Minutes of the Fed’s September gathering signaled a readiness to examine the bond-buying program and possibly alter or increase the purchases, on top of keeping policy rates near zero at least through 2023. Officials suggested they might shift some purchases toward longer-term debt to create a bigger downward force on rates. They’ve downplayed the idea of yield caps, but most economists still see it as a possible tool.
Jim Caron at Morgan Stanley Investment Management says he’s “slowly taking advantage” of buying opportunities when 10- or 30-year Treasury yields rise. He predicts the 10-year rate will get no higher than 1.25% and expects the Fed won’t lift rates until at least 2024 or possibly 2025.
“Interest rates are going to be low for an extended time, so that means a limited backup in rates,” he said. “We still own Treasuries and would be happy to buy more if rates rise and overshoot our upside expectations.”
Fed actions have also fostered demand for Treasuries from U.S. banks and foreign investors. U.S. commercial banks have ramped up holdings since the Fed eased some regulatory requirements in April in hopes of reversing a liquidity shortfall.
“If the U.S. recovers more quickly on the back of robust fiscal stimulus, and presumably a vaccine, we could see a move up in yields,” said Alex Etra, a senior strategist Exante Data who formerly worked at the New York Fed. “But if you got a really rapid ramp-up that was at risk of derailing the recovery, that’s certainly a case where the Fed would step in,” he said, noting policy makers’ discussions last month on extending the duration of the Fed’s Treasury portfolio.
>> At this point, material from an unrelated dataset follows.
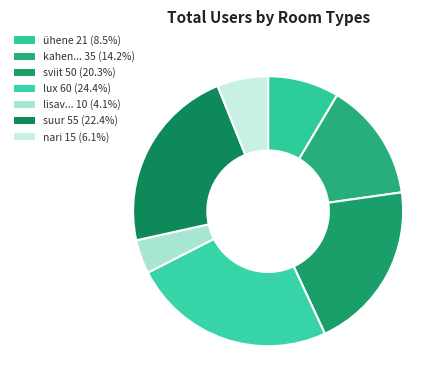

Which slice is the largest?

lux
“That’s not exactly yield-curve control, but it clearly is intended to reduce the probability that long-term yields rise,” he said.
Any increase in yields should also draw foreign investors, with over $16 trillion of global investment-grade debt yielding less than zero. With hedging costs having cheapened and the U.S. yield curve steepening, the pick-up on 30-year Treasuries for euro-hedged investors is roughly 80 basis points above German bunds.
The Fed’s move this year to bolster currency swap lines has helped make the pricing more attractive for currency hedgers, says Zoltan Pozsar at Credit Suisse Group AG. And while central banks have stepped back from the swaps, the lines still create a backstop to keep hedging costs down.
“There are two policeman that will keep long-end Treasury yields from moving too high: the Fed and the foreign buyers, which can obtain cheap currency hedges through the Fed’s swap lines,” Pozsar said. “It’s Fed policing ultimately, either way.”